Volume 1.
Freely translated out of the ancient French into modern
English from the original unpublished manuscript in
the National Archives of France
by Jean Francois Alden Authorities
examined in verification of the truthfulness of this
narrative:
J. E. J. QUICHERAT, Condamnation et Rehabilitation
de Jeanne d’Arc.
J. Fabre, Proces de Condamnation de Jeanne d’Arc.
H. A. WALLON, Jeanne d’Arc.
M. SEPET, Jeanne d’Arc.
J. Michelet, Jeanne d’Arc.
BERRIAT de saint-prix, La Famille de
Jeanne d’Arc.
La Comtesse A. De CHABANNES, La Vierge Lorraine.
Monseigneur Ricard, Jeanne d’Arc la Venerable.

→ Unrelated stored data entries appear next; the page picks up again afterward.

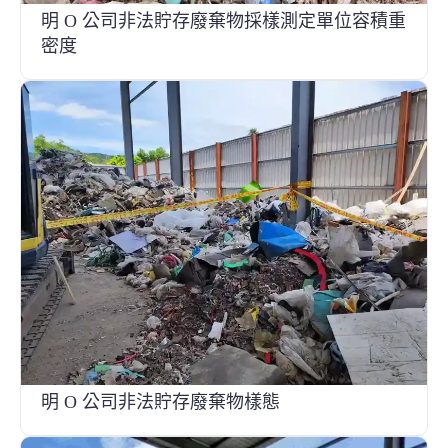
明 O 公司非法貯存廢棄物採樣測定單位容積重
密度
明 O 公司非法貯存廢棄物樣態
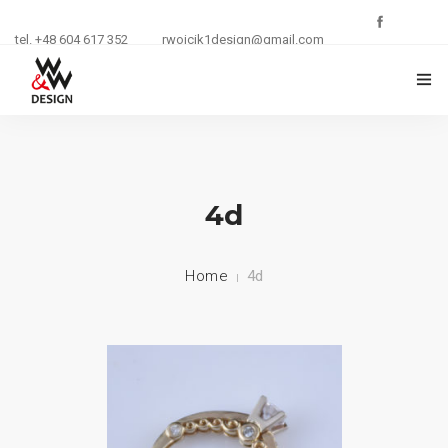
tel. +48 604 617 352
rwojcik1design@gmail.com
O FIRMIE
ZŁOTNICTWO
4d
KURSY I SZKOLENIA
Home
4d
BIŻUTERIA
REKLAMA
KONTAKT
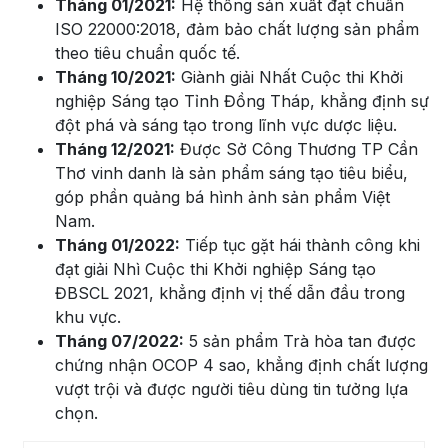
Tháng 01/2021:
Hệ thống sản xuất đạt chuẩn
ISO 22000:2018, đảm bảo chất lượng sản phẩm
theo tiêu chuẩn quốc tế.
Tháng 10/2021:
Giành giải Nhất Cuộc thi Khởi
nghiệp Sáng tạo Tỉnh Đồng Tháp, khẳng định sự
đột phá và sáng tạo trong lĩnh vực dược liệu.
Tháng 12/2021:
Được Sở Công Thương TP Cần
Thơ vinh danh là sản phẩm sáng tạo tiêu biểu,
góp phần quảng bá hình ảnh sản phẩm Việt
Nam.
Tháng 01/2022:
Tiếp tục gặt hái thành công khi
đạt giải Nhì Cuộc thi Khởi nghiệp Sáng tạo
ĐBSCL 2021, khẳng định vị thế dẫn đầu trong
khu vực.
Tháng 07/2022:
5 sản phẩm Trà hòa tan được
chứng nhận OCOP 4 sao, khẳng định chất lượng
vượt trội và được người tiêu dùng tin tưởng lựa
chọn.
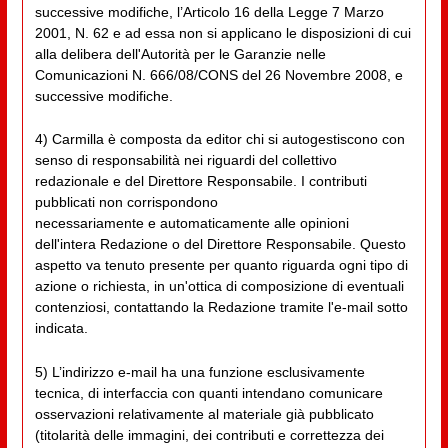
successive modifiche, l’Articolo 16 della Legge 7 Marzo
2001, N. 62 e ad essa non si applicano le disposizioni di cui
alla delibera dell'Autorità per le Garanzie nelle
Comunicazioni N. 666/08/CONS del 26 Novembre 2008, e
successive modifiche.
4) Carmilla è composta da editor chi si autogestiscono con
senso di responsabilità nei riguardi del collettivo
redazionale e del Direttore Responsabile. I contributi
pubblicati non corrispondono
necessariamente e automaticamente alle opinioni
dell'intera Redazione o del Direttore Responsabile. Questo
aspetto va tenuto presente per quanto riguarda ogni tipo di
azione o richiesta, in un'ottica di composizione di eventuali
contenziosi, contattando la Redazione tramite l'e-mail sotto
indicata.
5) L’indirizzo e-mail ha una funzione esclusivamente
tecnica, di interfaccia con quanti intendano comunicare
osservazioni relativamente al materiale già pubblicato
(titolarità delle immagini, dei contributi e correttezza dei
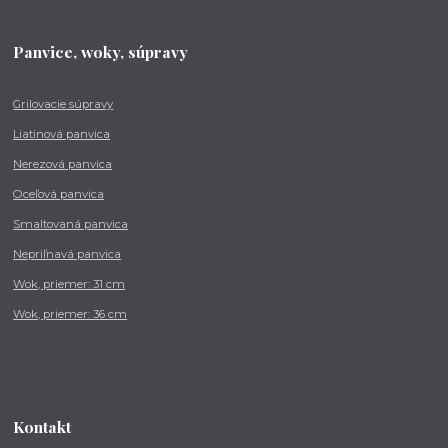
Panvice, woky, súpravy
Grilovacie súpravy
Liatinová panvica
Nerezová panvica
Oceľová panvica
Smaltovaná panvica
Nepriľnavá panvica
Wok, priemer: 31 cm
Wok, priemer: 36 cm
Kontakt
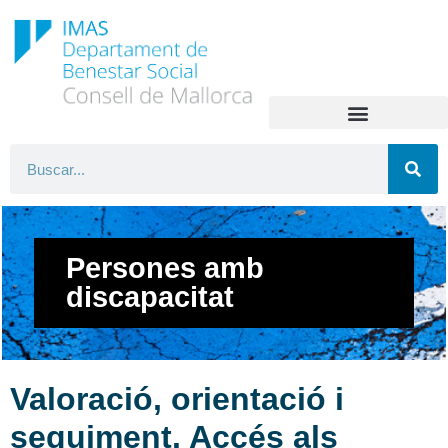
Persones amb
discapacitat
Valoració, orientació i
seguiment. Accés als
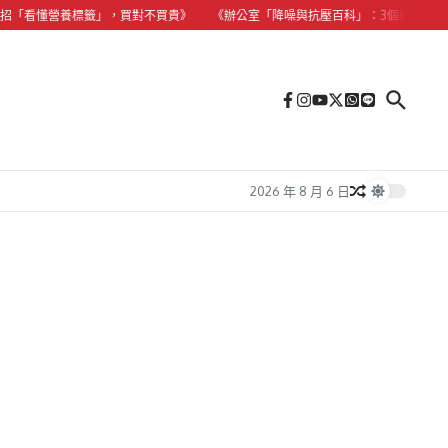
看懂營養標籤」，買對不買貴》
《辦公室「降噪與抗壓百科」：3個微習慣，拯救香
2026 年 8 月 6 日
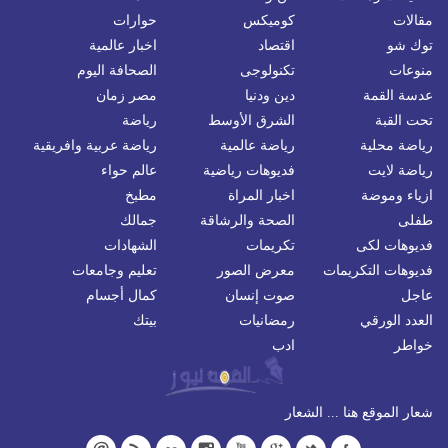
مقالات
كوميكس
حوارات
توك شو
اقتصاد
اخبار عالمية
منوعات
تكنولوجى
الصحافة اليوم
عدسة القمة
دين ودنيا
مصر زمان
تحت القبة
الشرق الأوسط
رياضة
رياضة محلية
رياضة عالمية
رياضة عربية وافريقية
رياضة لايت
فديوهات رياضية
عالم حواء
ازياء وموضة
اخبار المراة
مطبخ
طفلى
الصحة والرشاقة
جمالك
فديوهات لكى
تكريمات
الشهادات
فديوهات التكريمات
معرض الصور
تعليم وجامعات
عاجل
صوت إنسان
كمال أجسام
العدد الورقي
رمضانيات
بيتك
خواطر
ادب
شعار الموقع هنا ... الشعار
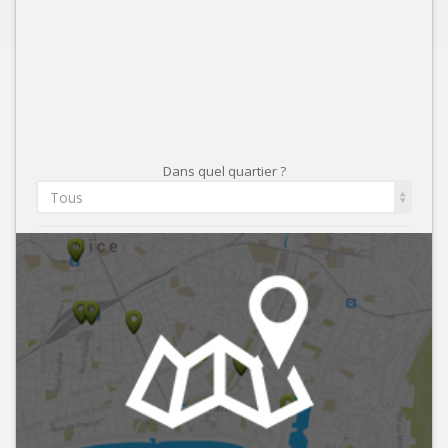
Dans quel quartier ?
Tous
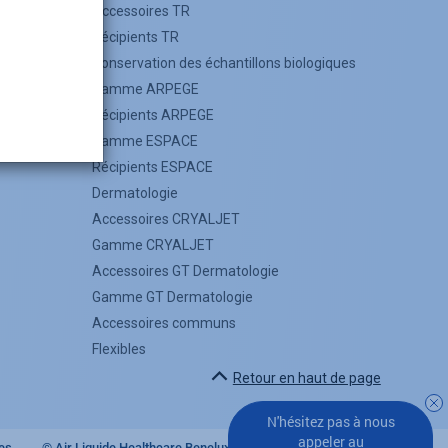
tion Kalinox
Accessoires TR
on
Récipients TR
es gaz
Conservation des échantillons biologiques
et stockage
Gamme ARPEGE
Récipients ARPEGE
Gamme ESPACE
Récipients ESPACE
Dermatologie
Accessoires CRYALJET
Gamme CRYALJET
Accessoires GT Dermatologie
Gamme GT Dermatologie
Accessoires communs
Flexibles
Retour en haut de page
N'hésitez pas à nous
appeler au
es
© Air Liquide Healthcare Benelux 2025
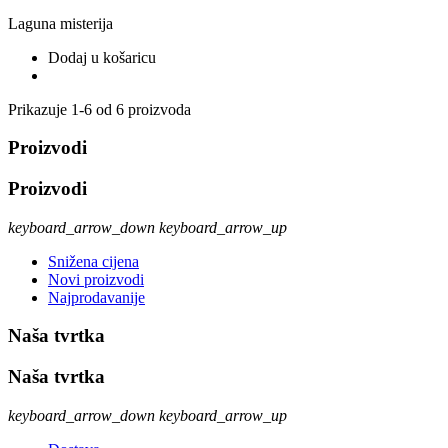
Laguna misterija
Dodaj u košaricu
Prikazuje 1-6 od 6 proizvoda
Proizvodi
Proizvodi
keyboard_arrow_down
keyboard_arrow_up
Snižena cijena
Novi proizvodi
Najprodavanije
Naša tvrtka
Naša tvrtka
keyboard_arrow_down
keyboard_arrow_up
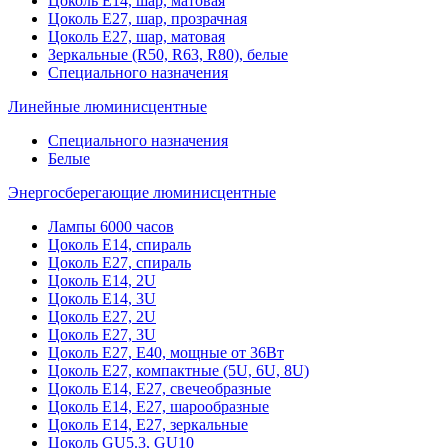
Цоколь Е14, шар, матовая
Цоколь Е27, шар, прозрачная
Цоколь Е27, шар, матовая
Зеркальные (R50, R63, R80), белые
Специального назначения
Линейные люминисцентные
Специального назначения
Белые
Энергосберегающие люминисцентные
Лампы 6000 часов
Цоколь Е14, спираль
Цоколь Е27, спираль
Цоколь Е14, 2U
Цоколь Е14, 3U
Цоколь Е27, 2U
Цоколь Е27, 3U
Цоколь Е27, Е40, мощные от 36Вт
Цоколь Е27, компактные (5U, 6U, 8U)
Цоколь Е14, Е27, свечеобразные
Цоколь Е14, Е27, шарообразные
Цоколь Е14, Е27, зеркальные
Цоколь GU5.3, GU10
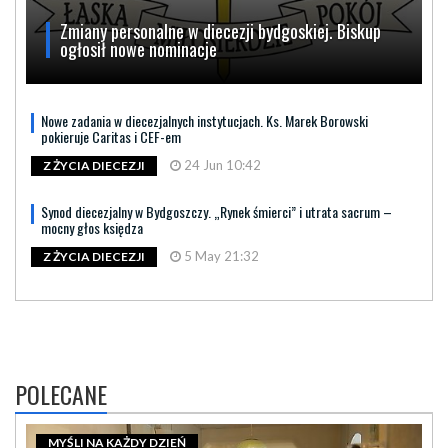
Zmiany personalne w diecezji bydgoskiej. Biskup
ogłosił nowe nominacje
Nowe zadania w diecezjalnych instytucjach. Ks. Marek Borowski
pokieruje Caritas i CEF-em
24 Jun 10:42
Z ŻYCIA DIECEZJI
Synod diecezjalny w Bydgoszczy. „Rynek śmierci” i utrata sacrum –
mocny głos księdza
5 May 21:32
Z ŻYCIA DIECEZJI
POLECANE
MYŚLI NA KAŻDY DZIEŃ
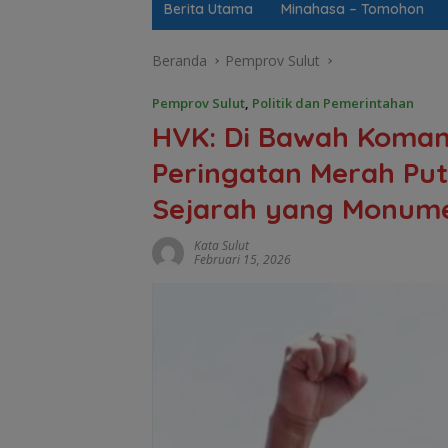
Berita Utama
Minahasa – Tomohon
Beranda
Pemprov Sulut
Pemprov Sulut
,
Politik dan Pemerintahan
HVK: Di Bawah Koman
Peringatan Merah Pu
Sejarah yang Monume
Kata Sulut
Februari 15, 2026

Lord Ronald Gower, F.S.A., Joan of Arc.
John O’HAGAN, Joan of Arc.
Janet Tuckey, Joan of Arc the Maid.
To arrive at a just estimate of a renowned man’s
character one must judge it by the standards of his
time, not ours. Judged by the standards of one
century, the noblest characters of an earlier one lose
much of their luster; judged by the standards of to-day,
there is probably no illustrious man of four or five
centuries ago whose character could meet the test
at all points. But the character of Joan of Arc
is unique. It can be measured by the standards
of all times without misgiving or apprehension as
to the result. Judged by any of them, it is still
flawless, it is still ideally perfect; it still occupies
the loftiest place possible to human attainment, a
loftier one than has been reached by any other mere
mortal.
When we reflect that her century was the brutalest,
the wickedest, the rottenest in history since the
darkest ages, we are lost in wonder at the miracle
of such a product from such a soil. The contrast
between her and her century is the contrast between
day and night. She was truthful when lying was
the common speech of men; she was honest when honesty
was become a lost virtue; she was a keeper of promises
when the keeping of a promise was expected of no one;
she gave her great mind to great thoughts and great
purposes when other great minds wasted themselves
upon pretty fancies or upon poor ambitions; she was
modest, and fine, and delicate when to be loud and
coarse might be said to be universal; she was full
of pity when a merciless cruelty was the rule; she
was steadfast when stability was unknown, and honorable
in an age which had forgotten what honor was; she
was a rock of convictions in a time when men believed
in nothing and scoffed at all things; she was unfailingly
true to an age that was false to the core; she maintained
her personal dignity unimpaired in an age of fawnings
and servilities; she was of a dauntless courage when
hope and courage had perished in the hearts of her
nation; she was spotlessly pure in mind and body when
society in the highest places was foul in both—she
was all these things in an age when crime was the
common business of lords and princes, and when the
highest personages in Christendom were able to astonish
even that infamous era and make it stand aghast at
the spectacle of their atrocious lives black with
unimaginable treacheries, butcheries, and beastialities.